Friday, September 19, 2014

Lectionary Riches: Setting Texts Side by Side

The many lectionaries currently in use––or proposed for use––in our congregations may well confound a preacher with confusing choices. Ephraim Radner, an Anglican, points to the great benefit of the lectionaries that come to us from the ancient wisdom of the church. 

Cranmer conceived of the English prayer book in a very specific way: it was fundamentally and effectively ordered to immerse Christians in the words of scripture so that finally the words become a part of ongoing formative memory. The collects and prayers were, as far as possible, made up of scriptural phrases. The communion service itself was both about a scriptural act and story—the passion, crucifixion, and resurrection of Christ—but it takes us through this scriptural reality including, in many parts, its literal words. The liturgical seasonal calendar—from Advent promise to Pentecostal gift—is a grand ordering of the church's year according to the scriptural shape of Jesus’ life and teaching. And one must not forget the hymns that, from early on in Anglicanism, engaged especially the psalms and then other scriptural texts in metrical song.
And at the center of this prayer book worship was the lectionary . . . ordering the readings for both daily and Sunday worship . . .  [T]he people would hear the whole Bible in a year, through daily and Sunday readings, and the Psalter every month. 

Having in mind a vast treasure of biblical narrative, image, and doctrine gives the church’s people both a pattern and a complex body of language for creating and sustaining faith. Radner describes the result of Cranmer’s work.

What it gave rise to is what I call “juxtapositional” exegesis or understanding, which proved deeply significant. By this phrase I mean the understanding of scripture that arises when its parts are simply and openly laid side by side each other, as far as possible without prior demands. Much of this juxtaposition arose from mental or mnemonic associations, as well as reflections upon them.  . . . 
I want to emphasize what an important resource the lectionary is. Use it; build on it; find ways of integrating it; don't dilute it. Obviously, what is optimal for scriptural apprehension is the integrated practice of memorized scripture, calendrically and liturgically ordered regular readings of key portions of scripture, and preaching that engages, over and over again, the combustive encounter of disparate texts within this continually informed vision. But the optimal has fast ceded place to the incapable, as each plank in such scriptural life has been reduced or withdrawn: reiterated listening, memorization, comprehensive exposure to the entire scriptures, assumptions of its divine power.
I don't have a solution to any of this larger problem, which is bound up with cultural changes that are difficult to resist. My purpose has simply been to show something of what is at stake in the challenge. 

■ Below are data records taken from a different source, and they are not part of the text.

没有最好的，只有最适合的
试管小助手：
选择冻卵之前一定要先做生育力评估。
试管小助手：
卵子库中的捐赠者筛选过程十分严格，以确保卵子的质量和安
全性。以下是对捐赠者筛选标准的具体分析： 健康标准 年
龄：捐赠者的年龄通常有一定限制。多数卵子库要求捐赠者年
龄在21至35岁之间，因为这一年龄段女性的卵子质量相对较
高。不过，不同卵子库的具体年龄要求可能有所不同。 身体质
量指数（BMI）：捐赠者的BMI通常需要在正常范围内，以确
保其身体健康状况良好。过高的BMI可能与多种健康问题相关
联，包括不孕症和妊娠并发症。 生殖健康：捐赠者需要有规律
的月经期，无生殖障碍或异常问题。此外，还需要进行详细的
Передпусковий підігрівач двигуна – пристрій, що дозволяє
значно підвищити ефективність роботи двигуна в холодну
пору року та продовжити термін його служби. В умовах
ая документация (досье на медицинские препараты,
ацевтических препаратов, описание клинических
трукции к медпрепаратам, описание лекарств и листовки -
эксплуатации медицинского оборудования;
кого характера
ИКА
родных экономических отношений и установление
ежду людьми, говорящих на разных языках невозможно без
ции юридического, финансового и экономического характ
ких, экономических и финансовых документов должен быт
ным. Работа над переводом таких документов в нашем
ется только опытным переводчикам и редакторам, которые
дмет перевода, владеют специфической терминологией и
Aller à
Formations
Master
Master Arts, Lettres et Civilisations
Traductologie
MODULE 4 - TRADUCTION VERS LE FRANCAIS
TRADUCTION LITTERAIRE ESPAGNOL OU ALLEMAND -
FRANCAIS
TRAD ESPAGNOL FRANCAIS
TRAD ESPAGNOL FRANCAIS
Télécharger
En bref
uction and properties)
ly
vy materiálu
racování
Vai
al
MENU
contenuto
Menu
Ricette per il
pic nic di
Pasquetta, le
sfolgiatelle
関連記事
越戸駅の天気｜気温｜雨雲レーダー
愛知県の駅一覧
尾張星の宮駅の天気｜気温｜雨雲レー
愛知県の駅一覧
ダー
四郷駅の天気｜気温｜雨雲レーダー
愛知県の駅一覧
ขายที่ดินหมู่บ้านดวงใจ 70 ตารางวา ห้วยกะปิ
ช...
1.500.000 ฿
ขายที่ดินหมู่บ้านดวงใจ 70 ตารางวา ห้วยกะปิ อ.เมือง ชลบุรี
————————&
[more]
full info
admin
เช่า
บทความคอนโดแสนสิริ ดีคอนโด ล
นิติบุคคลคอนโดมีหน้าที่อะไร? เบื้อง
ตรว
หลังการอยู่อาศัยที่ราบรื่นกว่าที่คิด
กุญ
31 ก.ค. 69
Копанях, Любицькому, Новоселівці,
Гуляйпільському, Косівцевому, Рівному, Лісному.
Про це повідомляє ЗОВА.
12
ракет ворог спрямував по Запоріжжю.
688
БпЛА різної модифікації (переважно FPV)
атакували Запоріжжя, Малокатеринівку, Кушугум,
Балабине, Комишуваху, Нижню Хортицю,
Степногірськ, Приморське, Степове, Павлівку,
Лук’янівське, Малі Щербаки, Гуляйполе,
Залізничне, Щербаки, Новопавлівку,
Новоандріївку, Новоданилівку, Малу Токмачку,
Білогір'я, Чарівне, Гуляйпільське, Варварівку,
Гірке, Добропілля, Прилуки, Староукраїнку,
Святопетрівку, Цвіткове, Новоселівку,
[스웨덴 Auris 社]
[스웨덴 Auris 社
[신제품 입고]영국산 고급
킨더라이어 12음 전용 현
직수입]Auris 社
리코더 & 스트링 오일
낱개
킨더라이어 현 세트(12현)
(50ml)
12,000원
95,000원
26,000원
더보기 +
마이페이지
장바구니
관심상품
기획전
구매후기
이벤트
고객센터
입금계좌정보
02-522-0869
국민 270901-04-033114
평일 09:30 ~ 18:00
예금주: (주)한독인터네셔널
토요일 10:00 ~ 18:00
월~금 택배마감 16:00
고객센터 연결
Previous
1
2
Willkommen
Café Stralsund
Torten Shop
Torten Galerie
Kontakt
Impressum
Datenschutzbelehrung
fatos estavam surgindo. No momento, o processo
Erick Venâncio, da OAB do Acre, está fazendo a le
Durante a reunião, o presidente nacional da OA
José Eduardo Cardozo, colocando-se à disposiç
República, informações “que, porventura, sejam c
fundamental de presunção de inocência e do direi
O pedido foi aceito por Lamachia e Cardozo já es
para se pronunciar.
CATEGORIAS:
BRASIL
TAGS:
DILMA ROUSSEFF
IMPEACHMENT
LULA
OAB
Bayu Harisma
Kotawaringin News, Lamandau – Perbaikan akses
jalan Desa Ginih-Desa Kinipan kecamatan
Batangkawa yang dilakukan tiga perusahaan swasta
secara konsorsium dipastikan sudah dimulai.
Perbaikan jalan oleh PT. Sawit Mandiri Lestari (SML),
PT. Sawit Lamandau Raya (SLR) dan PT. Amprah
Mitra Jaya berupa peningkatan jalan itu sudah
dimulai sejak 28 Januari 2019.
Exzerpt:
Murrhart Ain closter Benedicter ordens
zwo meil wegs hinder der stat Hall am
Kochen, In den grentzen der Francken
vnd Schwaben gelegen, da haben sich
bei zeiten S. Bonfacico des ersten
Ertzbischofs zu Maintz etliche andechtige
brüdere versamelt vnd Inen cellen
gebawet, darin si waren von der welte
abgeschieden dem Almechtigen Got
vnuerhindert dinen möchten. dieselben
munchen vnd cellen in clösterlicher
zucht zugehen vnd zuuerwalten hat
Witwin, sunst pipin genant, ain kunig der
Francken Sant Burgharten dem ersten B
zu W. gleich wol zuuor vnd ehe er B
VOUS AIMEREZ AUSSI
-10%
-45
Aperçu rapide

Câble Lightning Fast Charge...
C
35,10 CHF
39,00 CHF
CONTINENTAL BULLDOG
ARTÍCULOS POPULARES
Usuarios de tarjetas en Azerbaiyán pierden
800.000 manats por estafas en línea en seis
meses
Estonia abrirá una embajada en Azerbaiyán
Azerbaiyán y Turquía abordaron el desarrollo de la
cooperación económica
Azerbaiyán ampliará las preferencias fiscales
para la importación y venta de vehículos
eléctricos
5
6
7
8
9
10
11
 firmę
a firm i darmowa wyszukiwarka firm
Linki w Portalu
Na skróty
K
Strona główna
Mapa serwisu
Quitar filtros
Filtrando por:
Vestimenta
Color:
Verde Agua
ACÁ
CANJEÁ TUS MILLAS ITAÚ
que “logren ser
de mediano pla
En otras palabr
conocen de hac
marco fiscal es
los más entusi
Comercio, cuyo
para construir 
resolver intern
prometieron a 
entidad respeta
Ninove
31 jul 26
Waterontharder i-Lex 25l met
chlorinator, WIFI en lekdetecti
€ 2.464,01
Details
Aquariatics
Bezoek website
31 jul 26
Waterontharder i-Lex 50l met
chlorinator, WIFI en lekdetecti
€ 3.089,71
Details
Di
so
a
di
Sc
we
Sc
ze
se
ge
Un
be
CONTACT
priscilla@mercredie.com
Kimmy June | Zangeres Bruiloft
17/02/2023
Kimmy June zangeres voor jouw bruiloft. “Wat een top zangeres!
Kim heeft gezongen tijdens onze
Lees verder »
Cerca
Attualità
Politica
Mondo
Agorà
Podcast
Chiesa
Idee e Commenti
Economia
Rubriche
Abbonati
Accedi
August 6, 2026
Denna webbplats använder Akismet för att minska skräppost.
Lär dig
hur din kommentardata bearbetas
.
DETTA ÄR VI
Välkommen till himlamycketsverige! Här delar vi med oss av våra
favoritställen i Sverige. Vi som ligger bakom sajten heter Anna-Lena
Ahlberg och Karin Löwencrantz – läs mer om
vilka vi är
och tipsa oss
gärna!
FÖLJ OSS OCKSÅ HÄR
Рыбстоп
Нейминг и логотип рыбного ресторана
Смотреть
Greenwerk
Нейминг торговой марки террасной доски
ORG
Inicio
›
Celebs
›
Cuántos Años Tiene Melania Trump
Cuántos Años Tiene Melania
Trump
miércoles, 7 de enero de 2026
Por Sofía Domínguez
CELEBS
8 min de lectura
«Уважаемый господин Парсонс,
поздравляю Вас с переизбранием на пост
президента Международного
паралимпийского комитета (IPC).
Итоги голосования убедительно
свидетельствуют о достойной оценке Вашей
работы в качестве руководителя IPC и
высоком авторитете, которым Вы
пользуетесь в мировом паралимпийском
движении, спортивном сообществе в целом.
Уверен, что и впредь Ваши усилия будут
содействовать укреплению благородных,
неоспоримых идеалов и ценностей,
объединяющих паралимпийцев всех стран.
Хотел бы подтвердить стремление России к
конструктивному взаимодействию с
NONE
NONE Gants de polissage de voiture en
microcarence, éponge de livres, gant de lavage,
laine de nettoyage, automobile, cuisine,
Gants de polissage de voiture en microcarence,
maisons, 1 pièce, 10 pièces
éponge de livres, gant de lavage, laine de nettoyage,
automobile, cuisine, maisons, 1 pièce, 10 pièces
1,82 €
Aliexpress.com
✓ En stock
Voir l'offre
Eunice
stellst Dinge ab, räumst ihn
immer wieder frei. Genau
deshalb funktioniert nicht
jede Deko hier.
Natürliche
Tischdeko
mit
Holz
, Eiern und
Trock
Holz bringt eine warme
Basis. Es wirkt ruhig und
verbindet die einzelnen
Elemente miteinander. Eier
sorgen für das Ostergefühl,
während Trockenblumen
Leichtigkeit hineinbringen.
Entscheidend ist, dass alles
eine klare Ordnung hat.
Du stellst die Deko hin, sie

Radner undertakes a careful comparison of Athanasius and Arius, and I leave it to the interested preacher to examine the full article in this issue of Liturgy. Suffice it at this point to end with Radner’s cautionary words about the vitality of the lectionary and immersion in God’s word. He asserts the importance of 

. . . hearing, learning, ingesting, and remembering the full range of texts until their coordinated power asserts itself upon our perceptions; until, that is, they emerge as figures of Christ Jesus. 
Heresy is the deliberated withering, far more even than the purported contradicting, of the scriptures.


Ephraim Radner, “Lectionary and the Figural Meaning of the Scriptures,” Liturgy 29, no. 4 (10 July 2014): 56-62.


Ephraim Radner is professor of historical theology at Wycliffe College, Toronto, Ontario, Canada.